L’année dernière, au moment du sommet de Vilnius, le 11 juillet, l’issue de la « contre-offensive » ukrainienne était incertaine et les pays de l’OTAN pouvaient encore rêver d’une victoire ukrainienne et d’un retour aux frontières de 1991, ce qui aurait ouvert la voie à une adhésion triomphale sur les ruines de la puissance russe perdue. Aujourd’hui, le rêve s’est transformé en cauchemar et, à l’Ouest, nul ne peut dire quelles seront les limites internationales de l’Ukraine dans les mois qui viennent. Or, il est impossible de les définir sans négociations. Bien que la position occidentale soit aujourd’hui de refuser les pourparlers, puisque cela signifierait qu’on laisserait à la Russie les territoires qu’elle a rattachés, l’idée que l’Ukraine pourrait céder ces régions dans le cadre d’un accord de paix et ensuite adhérer à l’OTAN dans ces nouvelles frontières est évoquée ici ou là…

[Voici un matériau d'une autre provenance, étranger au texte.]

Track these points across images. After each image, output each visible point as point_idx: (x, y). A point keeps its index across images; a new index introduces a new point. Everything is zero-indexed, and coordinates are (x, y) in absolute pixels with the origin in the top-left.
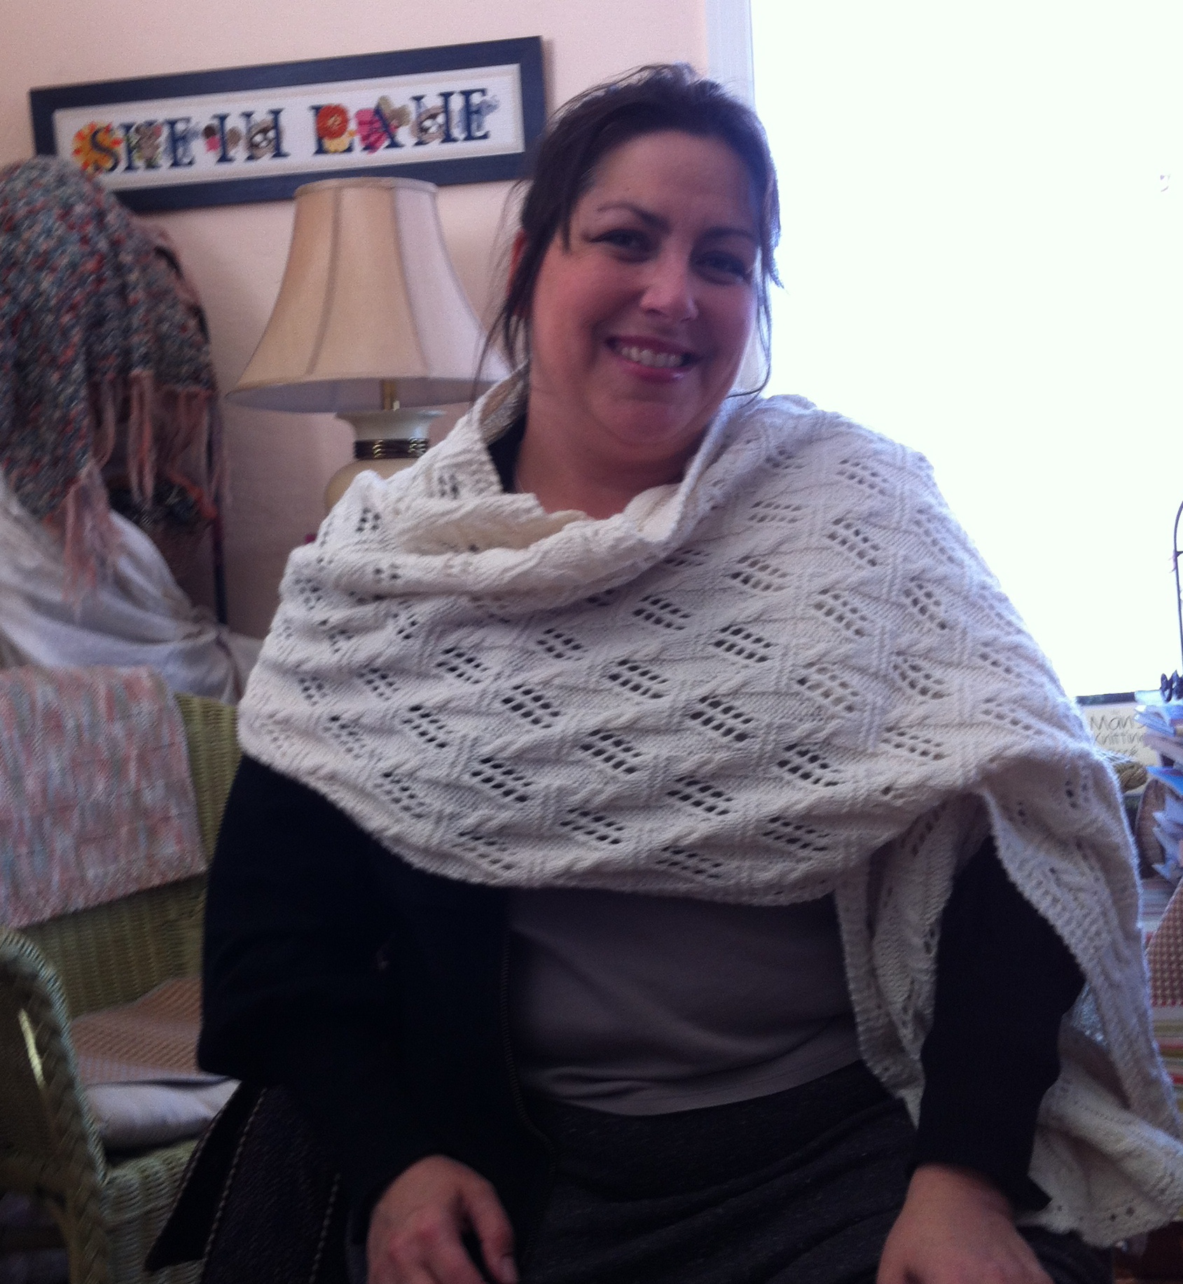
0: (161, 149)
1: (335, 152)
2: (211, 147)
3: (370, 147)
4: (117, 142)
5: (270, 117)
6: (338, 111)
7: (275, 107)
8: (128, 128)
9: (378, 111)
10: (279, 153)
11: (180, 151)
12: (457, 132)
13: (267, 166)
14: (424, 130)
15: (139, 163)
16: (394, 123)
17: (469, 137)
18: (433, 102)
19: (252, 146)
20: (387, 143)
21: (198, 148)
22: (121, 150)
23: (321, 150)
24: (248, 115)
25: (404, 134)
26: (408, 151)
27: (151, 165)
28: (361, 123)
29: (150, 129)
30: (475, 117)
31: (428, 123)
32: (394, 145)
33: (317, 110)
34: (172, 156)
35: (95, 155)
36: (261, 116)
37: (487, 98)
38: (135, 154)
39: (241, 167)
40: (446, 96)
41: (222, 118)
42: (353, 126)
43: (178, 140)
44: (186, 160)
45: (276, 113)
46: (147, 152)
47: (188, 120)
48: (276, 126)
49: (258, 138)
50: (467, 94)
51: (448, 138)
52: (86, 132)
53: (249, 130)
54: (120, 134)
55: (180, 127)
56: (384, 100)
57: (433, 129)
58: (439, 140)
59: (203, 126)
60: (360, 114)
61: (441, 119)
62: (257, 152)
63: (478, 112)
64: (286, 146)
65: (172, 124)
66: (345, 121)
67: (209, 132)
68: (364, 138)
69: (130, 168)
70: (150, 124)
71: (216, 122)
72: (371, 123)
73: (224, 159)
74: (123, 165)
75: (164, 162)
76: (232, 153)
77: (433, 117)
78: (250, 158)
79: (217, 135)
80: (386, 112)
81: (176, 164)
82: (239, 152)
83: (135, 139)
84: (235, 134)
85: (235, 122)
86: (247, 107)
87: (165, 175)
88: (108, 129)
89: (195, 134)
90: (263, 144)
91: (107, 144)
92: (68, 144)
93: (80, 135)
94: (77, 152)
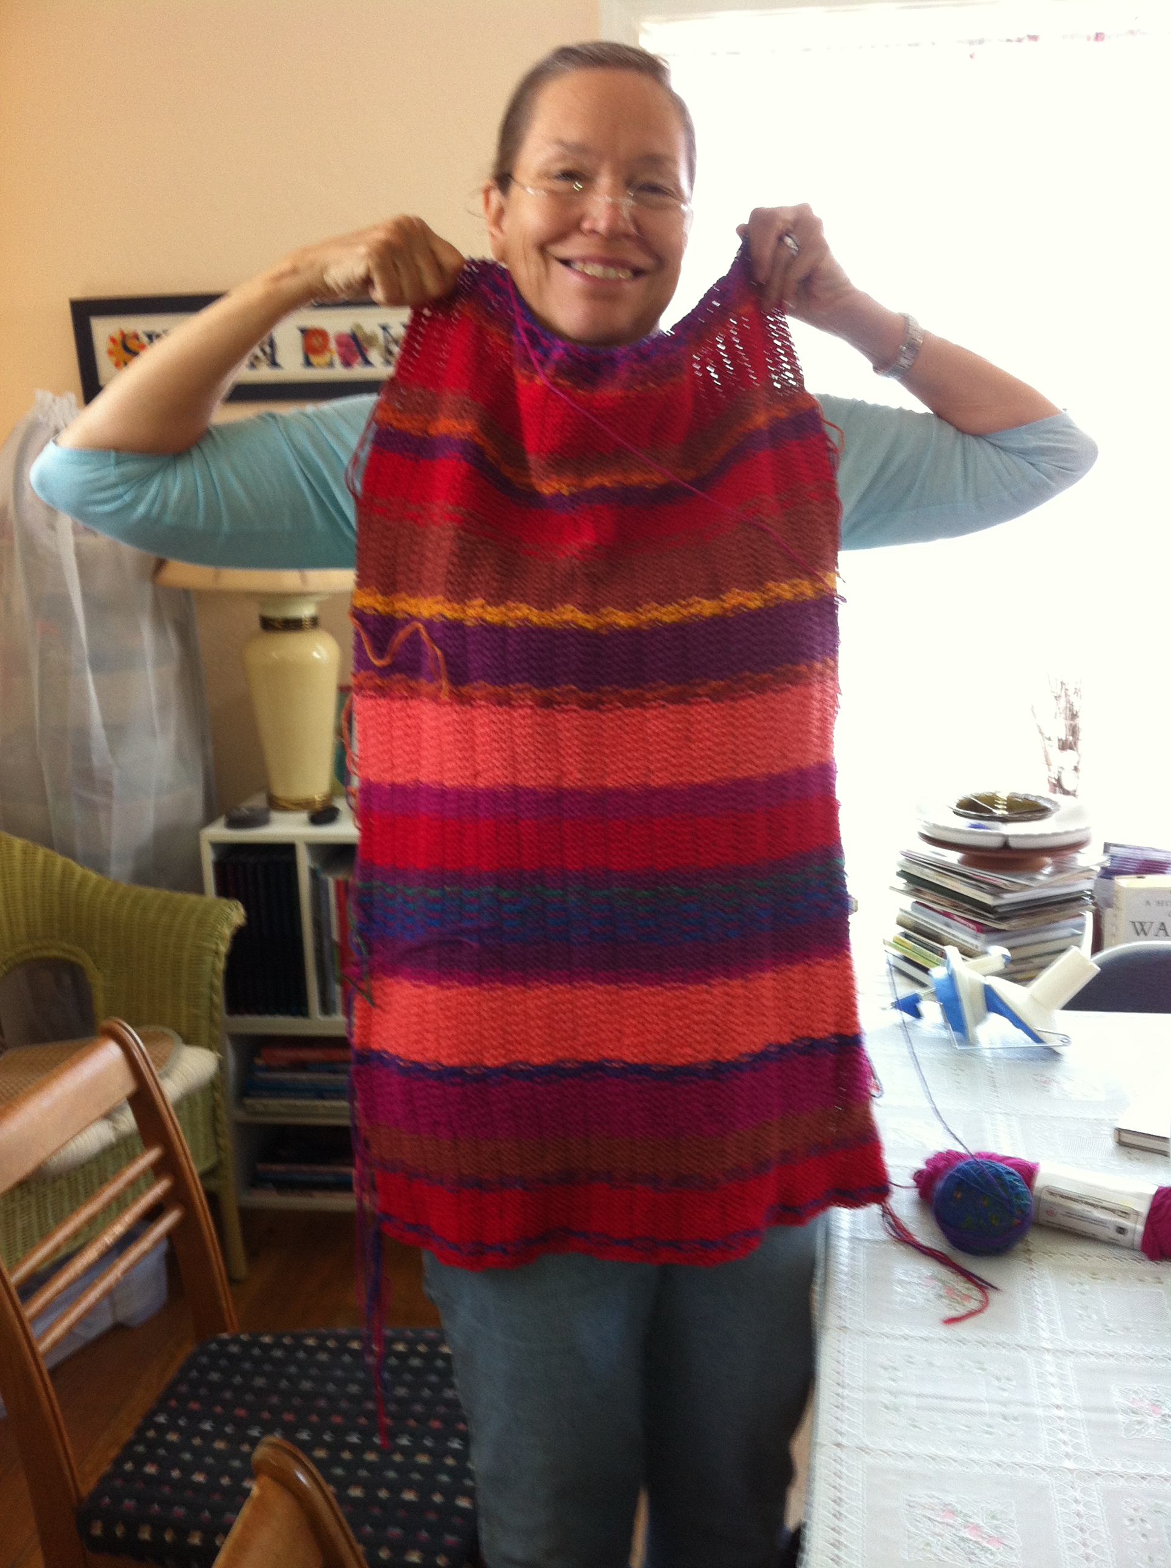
1: (320, 367)
3: (347, 363)
6: (322, 334)
9: (354, 337)
10: (274, 363)
13: (264, 374)
16: (366, 345)
20: (361, 362)
23: (308, 363)
25: (374, 356)
28: (339, 344)
32: (367, 362)
33: (305, 332)
42: (333, 345)
52: (118, 337)
56: (359, 327)
60: (338, 336)
62: (257, 364)
64: (279, 359)
66: (327, 342)
68: (342, 357)
72: (347, 343)
80: (359, 335)
88: (135, 335)
90: (261, 356)
91: (134, 348)
92: (102, 345)
93: (112, 339)
94: (110, 353)
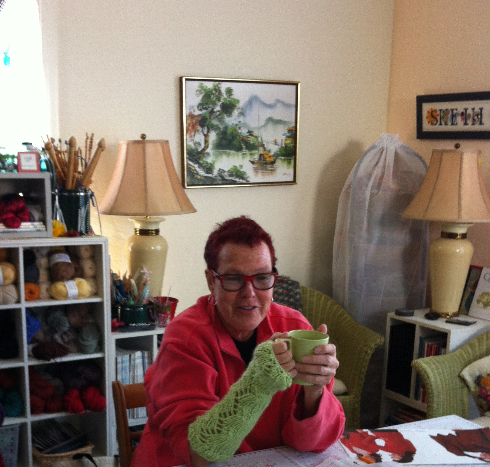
0: (449, 118)
2: (462, 119)
4: (438, 115)
5: (479, 111)
7: (481, 107)
8: (441, 110)
10: (481, 123)
11: (454, 120)
13: (477, 128)
15: (443, 123)
19: (474, 120)
21: (459, 119)
22: (438, 118)
24: (473, 109)
27: (446, 124)
29: (446, 111)
34: (451, 121)
35: (432, 119)
36: (477, 110)
38: (442, 120)
39: (470, 127)
41: (466, 109)
43: (454, 116)
44: (455, 123)
45: (481, 109)
46: (445, 120)
47: (457, 109)
48: (481, 114)
49: (476, 118)
52: (430, 111)
53: (473, 114)
54: (438, 112)
55: (455, 112)
59: (460, 112)
62: (475, 123)
64: (483, 121)
65: (452, 110)
67: (462, 114)
69: (441, 124)
71: (464, 111)
73: (466, 124)
74: (439, 123)
75: (449, 123)
76: (468, 122)
78: (473, 124)
79: (464, 115)
81: (453, 124)
82: (470, 122)
83: (442, 114)
84: (469, 115)
85: (469, 112)
86: (473, 107)
87: (449, 128)
88: (436, 111)
89: (458, 114)
90: (477, 120)
91: (435, 115)
92: (425, 114)
93: (428, 112)
94: (427, 118)
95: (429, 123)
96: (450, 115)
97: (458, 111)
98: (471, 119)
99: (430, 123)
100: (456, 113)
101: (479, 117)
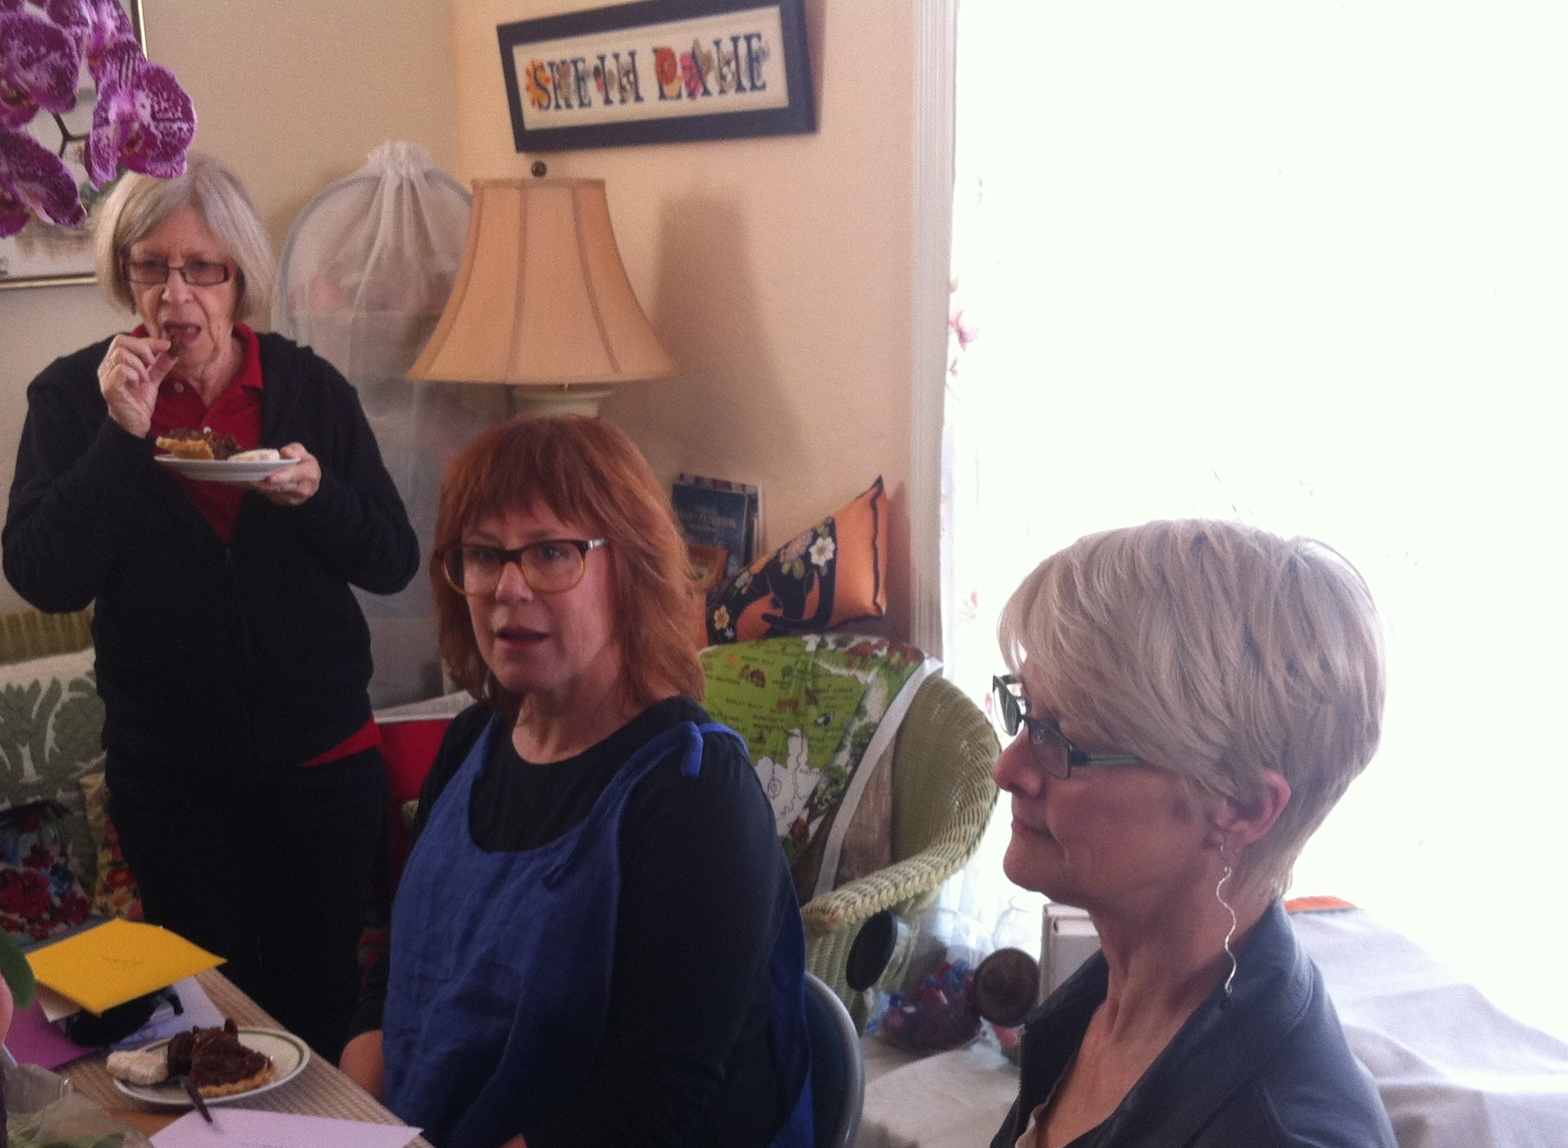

Sauf que ni l’Ukraine ni l’OTAN ne seront en position de force à la table d’éventuelles – mais inévitables – négociations et que dans le cadre de la mise en place d’une nouvelle structure de sécurité en Europe, la Russie ne serait sans doute pas disposée à tolérer une Ukraine qui ne serait pas neutre.
En réalité, en promettant des lendemains qui chantent, la déclaration de Blinken est surtout destinée à entretenir l’illusion d’une dynamique positive pour inciter le Congrès des États-Unis à voter l’aide à l’Ukraine de 61 milliards USD proposée par la Maison Blanche et persuader les pays européens de ne pas interrompre leur soutien militaire et financier à Kiev.
Mais elle est aussi une nouvelle provocation à l’égard de la Russie : une manière de lui signifier que les États-Unis et leurs alliés veulent opter pour la poursuite indéfinie de la guerre. « On ne peut pas laisser la Russie gagner », a dit Emmanuel Macron. Il est probable que ces danses de la pluie rhétoriques n’inquiètent pas particulièrement Moscou.
[1] Même si elle est attribuée au président Jacques Chirac, le véritable auteur en est Henri Queuille, ancien président du Conseil sous la IVe République, qui s’inspirait d’une fable de La Fontaine.